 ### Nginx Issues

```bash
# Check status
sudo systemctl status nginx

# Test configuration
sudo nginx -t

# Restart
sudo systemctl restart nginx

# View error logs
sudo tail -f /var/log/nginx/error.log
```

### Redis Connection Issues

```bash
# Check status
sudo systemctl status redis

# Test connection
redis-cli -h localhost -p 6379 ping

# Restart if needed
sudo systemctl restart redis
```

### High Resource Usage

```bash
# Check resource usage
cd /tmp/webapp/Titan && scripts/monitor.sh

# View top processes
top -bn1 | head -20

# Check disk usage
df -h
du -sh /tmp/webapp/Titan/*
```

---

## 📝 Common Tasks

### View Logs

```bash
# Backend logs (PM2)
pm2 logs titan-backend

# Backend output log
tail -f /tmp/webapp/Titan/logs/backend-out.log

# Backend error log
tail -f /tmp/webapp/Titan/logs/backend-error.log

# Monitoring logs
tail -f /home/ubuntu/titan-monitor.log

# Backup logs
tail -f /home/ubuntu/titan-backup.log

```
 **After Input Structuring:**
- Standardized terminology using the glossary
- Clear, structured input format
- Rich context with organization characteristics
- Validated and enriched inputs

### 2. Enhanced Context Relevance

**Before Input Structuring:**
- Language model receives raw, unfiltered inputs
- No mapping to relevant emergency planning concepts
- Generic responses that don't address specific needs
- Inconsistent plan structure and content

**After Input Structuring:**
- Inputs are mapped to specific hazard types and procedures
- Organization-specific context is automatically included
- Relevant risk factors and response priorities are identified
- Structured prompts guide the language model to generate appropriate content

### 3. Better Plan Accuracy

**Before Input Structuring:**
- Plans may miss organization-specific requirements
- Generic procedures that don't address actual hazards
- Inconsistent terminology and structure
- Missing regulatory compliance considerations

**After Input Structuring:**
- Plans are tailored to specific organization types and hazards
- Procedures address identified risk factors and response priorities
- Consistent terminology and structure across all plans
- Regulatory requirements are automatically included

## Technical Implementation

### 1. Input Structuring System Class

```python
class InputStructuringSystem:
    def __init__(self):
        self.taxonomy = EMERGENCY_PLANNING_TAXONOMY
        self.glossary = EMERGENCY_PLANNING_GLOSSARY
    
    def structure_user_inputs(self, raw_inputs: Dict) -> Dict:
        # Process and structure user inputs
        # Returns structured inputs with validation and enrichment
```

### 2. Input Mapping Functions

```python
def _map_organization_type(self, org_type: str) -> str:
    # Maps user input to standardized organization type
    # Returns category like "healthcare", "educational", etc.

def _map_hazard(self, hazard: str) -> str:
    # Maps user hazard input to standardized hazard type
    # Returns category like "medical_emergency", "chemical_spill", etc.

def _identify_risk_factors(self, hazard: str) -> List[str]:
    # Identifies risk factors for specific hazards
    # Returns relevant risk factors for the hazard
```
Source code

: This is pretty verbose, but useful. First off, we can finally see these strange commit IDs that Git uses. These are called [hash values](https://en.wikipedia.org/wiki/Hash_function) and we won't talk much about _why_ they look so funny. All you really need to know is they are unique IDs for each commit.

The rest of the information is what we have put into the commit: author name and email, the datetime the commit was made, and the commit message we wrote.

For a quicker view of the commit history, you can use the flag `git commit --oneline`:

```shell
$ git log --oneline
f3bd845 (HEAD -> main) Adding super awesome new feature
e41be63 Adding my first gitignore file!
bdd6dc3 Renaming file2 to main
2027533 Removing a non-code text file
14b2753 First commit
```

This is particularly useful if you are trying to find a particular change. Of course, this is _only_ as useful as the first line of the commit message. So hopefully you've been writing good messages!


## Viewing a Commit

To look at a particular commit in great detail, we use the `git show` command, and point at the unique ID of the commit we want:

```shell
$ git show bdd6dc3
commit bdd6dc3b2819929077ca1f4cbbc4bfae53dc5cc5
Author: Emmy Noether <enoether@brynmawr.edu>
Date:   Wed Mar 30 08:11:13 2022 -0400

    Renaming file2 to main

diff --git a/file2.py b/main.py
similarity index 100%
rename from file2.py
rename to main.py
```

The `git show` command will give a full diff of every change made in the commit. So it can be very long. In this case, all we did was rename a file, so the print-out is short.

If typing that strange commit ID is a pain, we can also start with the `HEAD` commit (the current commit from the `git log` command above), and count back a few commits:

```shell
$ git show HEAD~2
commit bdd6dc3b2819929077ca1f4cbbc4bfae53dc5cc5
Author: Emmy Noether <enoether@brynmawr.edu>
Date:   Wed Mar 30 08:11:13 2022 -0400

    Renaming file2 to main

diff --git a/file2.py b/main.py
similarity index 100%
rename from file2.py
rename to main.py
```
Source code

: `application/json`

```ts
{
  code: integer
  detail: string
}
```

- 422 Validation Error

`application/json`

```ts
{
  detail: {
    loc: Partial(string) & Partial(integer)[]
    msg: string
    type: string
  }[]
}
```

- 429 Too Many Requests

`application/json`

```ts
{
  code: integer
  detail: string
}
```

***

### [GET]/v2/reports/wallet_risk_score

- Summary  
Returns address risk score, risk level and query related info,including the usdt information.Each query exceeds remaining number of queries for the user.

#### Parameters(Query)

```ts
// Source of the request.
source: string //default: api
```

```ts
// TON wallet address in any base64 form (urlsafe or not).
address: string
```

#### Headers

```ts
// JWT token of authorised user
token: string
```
..........
- [Problem]: Find the lines of the listing above that hold "unique". Please copy them.

- [Exercise result]:
: This is pretty verbose, but useful. First off, we can finally see these strange commit IDs that Git uses. These are called [hash values](https://en.wikipedia.org/wiki/Hash_function) and we won't talk much about _why_ they look so funny. All you really need to know is they are unique IDs for each commit.
To look at a particular commit in great detail, we use the `git show` command, and point at the unique ID of the commit we want:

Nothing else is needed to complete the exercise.